▸ **Exercise instructions**
Take the material below and output exactly the run of lines from the one containing "ring pip: (204, 223)" down to the one containing "middle mcp: (154, 182)", with both included.

▸ **Exercise data**
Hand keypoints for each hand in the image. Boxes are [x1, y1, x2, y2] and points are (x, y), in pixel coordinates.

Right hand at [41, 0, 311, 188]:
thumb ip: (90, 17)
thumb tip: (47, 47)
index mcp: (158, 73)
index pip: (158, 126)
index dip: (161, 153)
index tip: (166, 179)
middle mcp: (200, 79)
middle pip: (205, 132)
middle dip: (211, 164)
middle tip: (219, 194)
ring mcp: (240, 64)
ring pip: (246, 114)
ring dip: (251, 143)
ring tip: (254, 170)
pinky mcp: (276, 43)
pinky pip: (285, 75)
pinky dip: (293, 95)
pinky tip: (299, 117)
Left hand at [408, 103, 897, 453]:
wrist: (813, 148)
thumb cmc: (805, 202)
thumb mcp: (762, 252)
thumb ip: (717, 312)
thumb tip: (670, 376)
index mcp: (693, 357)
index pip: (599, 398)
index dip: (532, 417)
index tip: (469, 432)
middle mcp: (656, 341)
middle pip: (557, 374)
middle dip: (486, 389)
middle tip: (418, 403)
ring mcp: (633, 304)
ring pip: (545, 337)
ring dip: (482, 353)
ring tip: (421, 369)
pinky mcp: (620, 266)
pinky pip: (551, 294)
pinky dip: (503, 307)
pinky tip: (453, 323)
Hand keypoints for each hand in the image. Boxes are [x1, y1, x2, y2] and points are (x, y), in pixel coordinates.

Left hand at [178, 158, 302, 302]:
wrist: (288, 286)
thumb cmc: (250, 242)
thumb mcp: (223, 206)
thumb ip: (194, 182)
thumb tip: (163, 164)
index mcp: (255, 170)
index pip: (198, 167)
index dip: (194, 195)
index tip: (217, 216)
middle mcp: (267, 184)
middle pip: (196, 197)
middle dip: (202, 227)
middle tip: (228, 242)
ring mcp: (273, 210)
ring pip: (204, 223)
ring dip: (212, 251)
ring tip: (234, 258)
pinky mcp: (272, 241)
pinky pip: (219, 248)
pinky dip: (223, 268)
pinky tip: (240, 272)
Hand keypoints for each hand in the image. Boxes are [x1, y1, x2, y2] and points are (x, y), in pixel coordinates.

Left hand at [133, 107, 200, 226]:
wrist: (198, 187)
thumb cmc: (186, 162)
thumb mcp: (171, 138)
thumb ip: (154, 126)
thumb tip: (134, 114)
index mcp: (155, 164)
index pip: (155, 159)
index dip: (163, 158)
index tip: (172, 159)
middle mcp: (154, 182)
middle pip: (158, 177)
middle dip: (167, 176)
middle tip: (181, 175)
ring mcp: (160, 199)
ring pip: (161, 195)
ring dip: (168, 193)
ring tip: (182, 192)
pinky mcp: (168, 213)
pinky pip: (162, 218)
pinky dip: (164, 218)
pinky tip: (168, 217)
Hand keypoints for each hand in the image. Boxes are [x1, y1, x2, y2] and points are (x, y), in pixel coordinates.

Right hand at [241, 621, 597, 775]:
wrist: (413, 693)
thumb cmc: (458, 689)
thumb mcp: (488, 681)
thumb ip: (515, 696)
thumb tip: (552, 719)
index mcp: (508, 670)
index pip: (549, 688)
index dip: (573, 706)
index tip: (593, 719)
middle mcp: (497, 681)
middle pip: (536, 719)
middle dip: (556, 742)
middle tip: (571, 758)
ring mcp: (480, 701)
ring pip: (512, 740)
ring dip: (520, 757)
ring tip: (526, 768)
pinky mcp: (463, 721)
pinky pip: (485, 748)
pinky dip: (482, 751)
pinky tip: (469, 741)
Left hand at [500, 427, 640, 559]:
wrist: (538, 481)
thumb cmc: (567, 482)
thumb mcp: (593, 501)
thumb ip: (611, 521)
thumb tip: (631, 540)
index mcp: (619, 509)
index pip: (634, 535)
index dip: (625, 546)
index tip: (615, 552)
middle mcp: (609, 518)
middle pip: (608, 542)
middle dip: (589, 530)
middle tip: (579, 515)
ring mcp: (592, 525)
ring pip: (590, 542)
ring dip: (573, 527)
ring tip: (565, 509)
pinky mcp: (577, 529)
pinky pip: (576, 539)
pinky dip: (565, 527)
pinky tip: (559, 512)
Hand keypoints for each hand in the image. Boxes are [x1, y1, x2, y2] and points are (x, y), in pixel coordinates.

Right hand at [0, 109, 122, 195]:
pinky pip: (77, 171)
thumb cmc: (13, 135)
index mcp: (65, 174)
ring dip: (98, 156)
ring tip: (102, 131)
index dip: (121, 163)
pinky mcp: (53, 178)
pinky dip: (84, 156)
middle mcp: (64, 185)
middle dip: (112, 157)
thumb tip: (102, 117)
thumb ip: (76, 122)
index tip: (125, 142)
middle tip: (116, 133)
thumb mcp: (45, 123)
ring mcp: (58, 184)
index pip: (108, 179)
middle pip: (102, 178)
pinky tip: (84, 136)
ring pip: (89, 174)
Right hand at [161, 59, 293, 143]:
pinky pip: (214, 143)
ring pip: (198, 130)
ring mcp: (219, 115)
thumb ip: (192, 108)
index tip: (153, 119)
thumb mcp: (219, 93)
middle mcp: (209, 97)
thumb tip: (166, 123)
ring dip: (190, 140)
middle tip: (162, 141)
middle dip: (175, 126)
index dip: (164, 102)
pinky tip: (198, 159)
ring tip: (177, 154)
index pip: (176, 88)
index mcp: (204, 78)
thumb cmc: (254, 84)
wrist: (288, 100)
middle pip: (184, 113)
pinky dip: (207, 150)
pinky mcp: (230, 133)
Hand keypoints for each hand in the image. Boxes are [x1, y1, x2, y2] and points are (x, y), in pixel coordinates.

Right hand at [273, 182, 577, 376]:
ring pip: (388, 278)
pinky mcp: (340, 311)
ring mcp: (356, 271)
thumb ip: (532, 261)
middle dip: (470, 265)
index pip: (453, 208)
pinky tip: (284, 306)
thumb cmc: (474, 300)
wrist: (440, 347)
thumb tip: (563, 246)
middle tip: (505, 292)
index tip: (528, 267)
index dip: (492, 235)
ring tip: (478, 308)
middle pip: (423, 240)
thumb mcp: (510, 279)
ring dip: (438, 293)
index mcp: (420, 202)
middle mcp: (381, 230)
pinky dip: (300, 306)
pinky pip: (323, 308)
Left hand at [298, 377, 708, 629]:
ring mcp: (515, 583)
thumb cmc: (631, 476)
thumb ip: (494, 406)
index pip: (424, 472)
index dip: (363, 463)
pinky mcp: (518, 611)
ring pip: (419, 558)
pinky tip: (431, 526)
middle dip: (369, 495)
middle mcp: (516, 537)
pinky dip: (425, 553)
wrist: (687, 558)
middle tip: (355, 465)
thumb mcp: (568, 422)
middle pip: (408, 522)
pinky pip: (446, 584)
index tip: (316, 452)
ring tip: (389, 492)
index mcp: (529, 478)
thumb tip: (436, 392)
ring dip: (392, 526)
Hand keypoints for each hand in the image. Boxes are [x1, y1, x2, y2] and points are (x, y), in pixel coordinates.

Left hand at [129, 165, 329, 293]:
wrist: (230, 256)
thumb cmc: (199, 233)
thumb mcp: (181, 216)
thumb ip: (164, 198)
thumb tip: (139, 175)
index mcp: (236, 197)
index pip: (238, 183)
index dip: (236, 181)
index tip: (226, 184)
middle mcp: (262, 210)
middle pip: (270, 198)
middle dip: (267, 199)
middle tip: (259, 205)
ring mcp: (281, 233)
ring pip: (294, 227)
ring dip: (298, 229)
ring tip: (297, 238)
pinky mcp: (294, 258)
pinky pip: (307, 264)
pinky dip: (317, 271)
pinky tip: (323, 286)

▸ **Solution for this exercise**
ring pip: (204, 223)
ring dip: (212, 251)
ring tip: (234, 258)
pinky mcp: (272, 241)
pinky pip: (219, 248)
pinky dip: (223, 268)
pinky tip: (240, 272)
Hand keypoints for each hand in the image. Boxes are [x1, y1, x2, y2] and points are (x, y), in pixel coordinates.

Left hand at [133, 107, 200, 226]:
wrist: (198, 187)
thumb cmc: (186, 162)
thumb mcp: (171, 138)
thumb ip: (154, 126)
thumb tip: (134, 114)
index mcp: (155, 164)
index pip: (155, 159)
index dip: (163, 158)
index tip: (172, 159)
middle mcp: (154, 182)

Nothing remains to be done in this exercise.